[To be done] Please reproduce every one of the records below verbatim, leaving out the pictures.

** start of Rows **

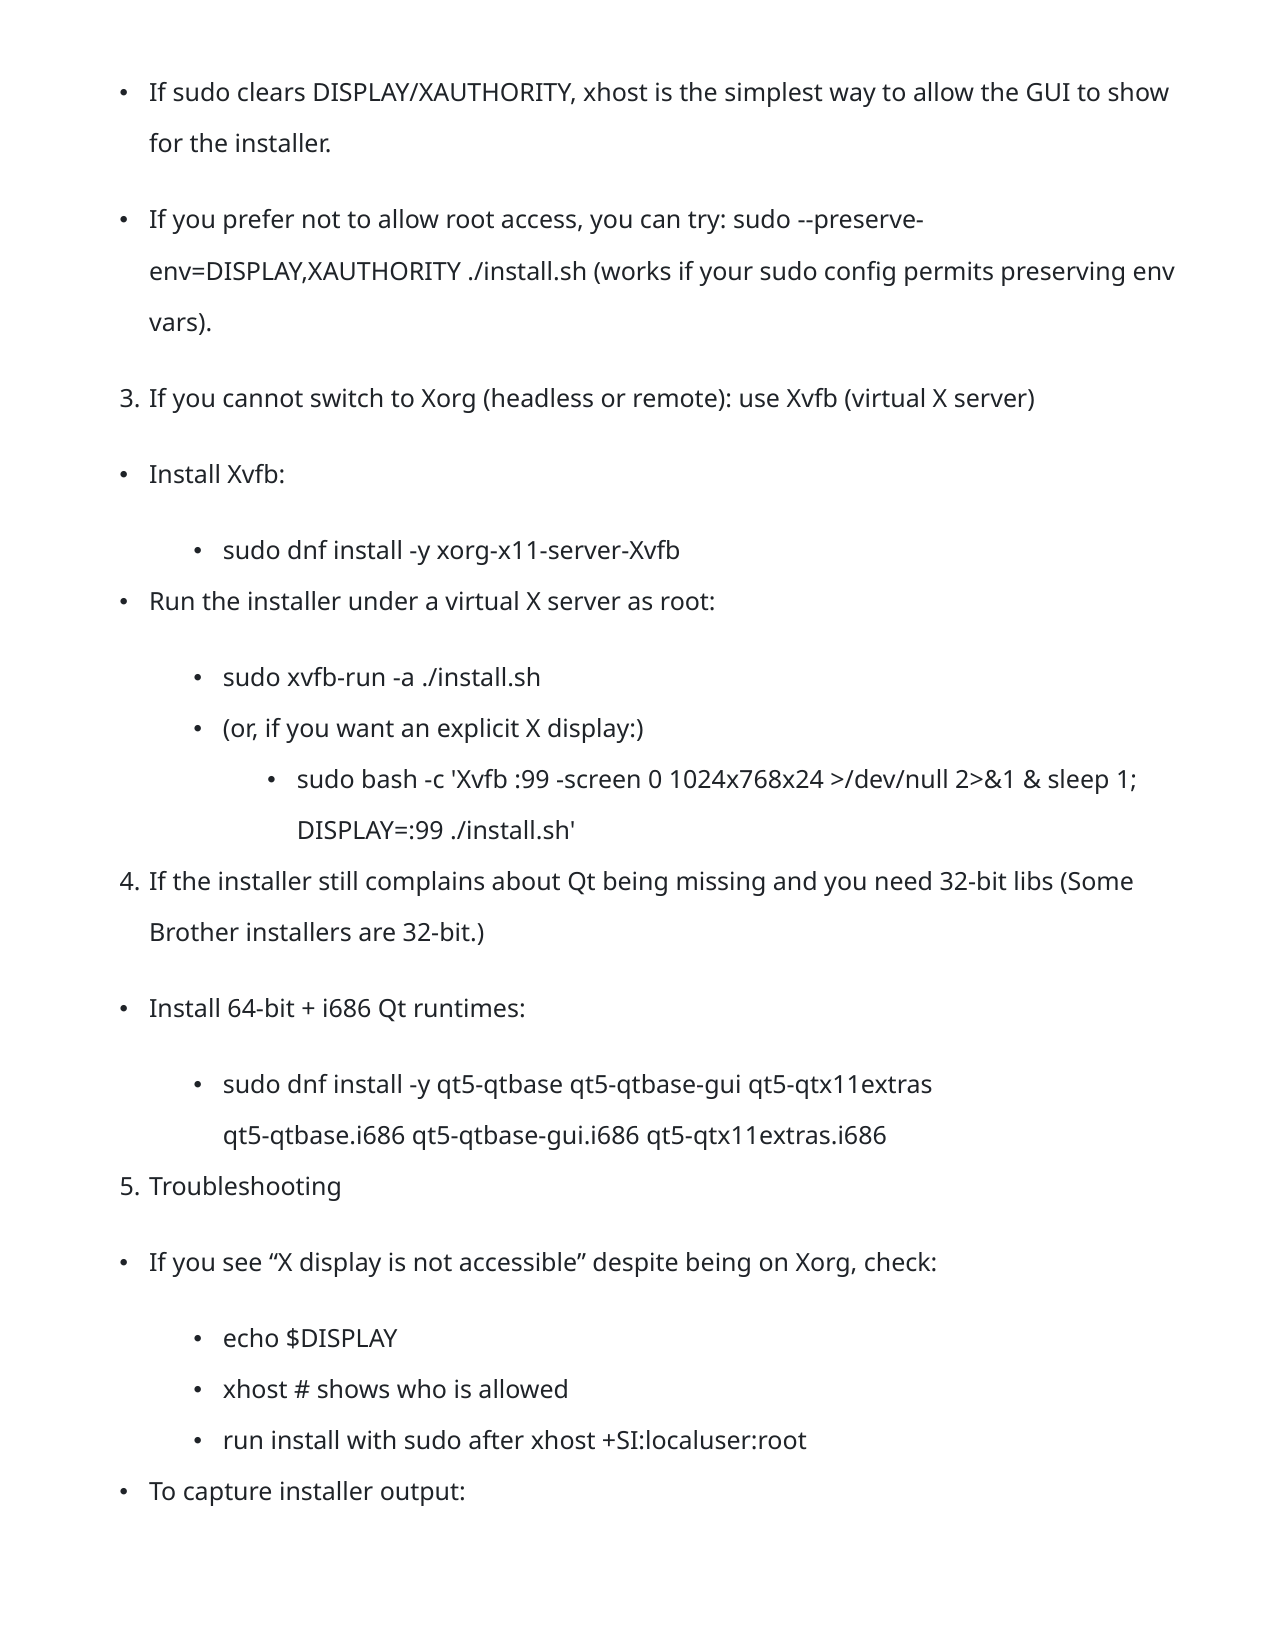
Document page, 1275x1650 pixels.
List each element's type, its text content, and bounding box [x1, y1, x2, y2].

list xhost # shows who is allowed [193, 1372, 1200, 1406]
list (or, if you want an explicit X display:) [193, 710, 1200, 744]
list If the installer still complains about Qt being missing and you need 32-bit libs (Some Brother installers are 32-bit.) [119, 863, 1200, 949]
list run install with sudo after xhost +SI:localuser:root [193, 1423, 1200, 1457]
list If you cannot switch to Xorg (headless or remote): use Xvfb (virtual X server) [119, 380, 1200, 414]
list To capture installer output: [119, 1474, 1200, 1508]
list If you see “X display is not accessible” despite being on Xorg, check: [119, 1245, 1200, 1279]
list sudo dnf install -y xorg-x11-server-Xvfb [193, 532, 1200, 566]
list Install Xvfb: [119, 456, 1200, 490]
list sudo xvfb-run -a ./install.sh [193, 659, 1200, 693]
list Run the installer under a virtual X server as root: [119, 583, 1200, 617]
list If sudo clears DISPLAY/XAUTHORITY, xhost is the simplest way to allow the GUI to show for the installer. [119, 75, 1200, 160]
list Troubleshooting [119, 1169, 1200, 1203]
list sudo bash -c 'Xvfb :99 -screen 0 1024x768x24 >/dev/null 2>&1 & sleep 1; DISPLAY=:99 ./install.sh' [267, 761, 1200, 847]
list sudo dnf install -y qt5-qtbase qt5-qtbase-gui qt5-qtx11extras qt5-qtbase.i686 qt5-qtbase-gui.i686 qt5-qtx11extras.i686 [193, 1067, 1200, 1152]
list If you prefer not to allow root access, you can try: sudo --preserve-env=DISPLAY,XAUTHORITY ./install.sh (works if your sudo config permits preserving env vars). [119, 202, 1200, 338]
list Install 64-bit + i686 Qt runtimes: [119, 991, 1200, 1025]
list echo $DISPLAY [193, 1321, 1200, 1355]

** end of Rows **

[The result]
Document page, 1275x1650 pixels.
List each element's type, its text content, and bounding box [x1, y1, x2, y2].

list xhost # shows who is allowed [193, 1372, 1200, 1406]
list (or, if you want an explicit X display:) [193, 710, 1200, 744]
list If the installer still complains about Qt being missing and you need 32-bit libs (Some Brother installers are 32-bit.) [119, 863, 1200, 949]
list run install with sudo after xhost +SI:localuser:root [193, 1423, 1200, 1457]
list If you cannot switch to Xorg (headless or remote): use Xvfb (virtual X server) [119, 380, 1200, 414]
list To capture installer output: [119, 1474, 1200, 1508]
list If you see “X display is not accessible” despite being on Xorg, check: [119, 1245, 1200, 1279]
list sudo dnf install -y xorg-x11-server-Xvfb [193, 532, 1200, 566]
list Install Xvfb: [119, 456, 1200, 490]
list sudo xvfb-run -a ./install.sh [193, 659, 1200, 693]
list Run the installer under a virtual X server as root: [119, 583, 1200, 617]
list If sudo clears DISPLAY/XAUTHORITY, xhost is the simplest way to allow the GUI to show for the installer. [119, 75, 1200, 160]
list Troubleshooting [119, 1169, 1200, 1203]
list sudo bash -c 'Xvfb :99 -screen 0 1024x768x24 >/dev/null 2>&1 & sleep 1; DISPLAY=:99 ./install.sh' [267, 761, 1200, 847]
list sudo dnf install -y qt5-qtbase qt5-qtbase-gui qt5-qtx11extras qt5-qtbase.i686 qt5-qtbase-gui.i686 qt5-qtx11extras.i686 [193, 1067, 1200, 1152]
list If you prefer not to allow root access, you can try: sudo --preserve-env=DISPLAY,XAUTHORITY ./install.sh (works if your sudo config permits preserving env vars). [119, 202, 1200, 338]
list Install 64-bit + i686 Qt runtimes: [119, 991, 1200, 1025]
list echo $DISPLAY [193, 1321, 1200, 1355]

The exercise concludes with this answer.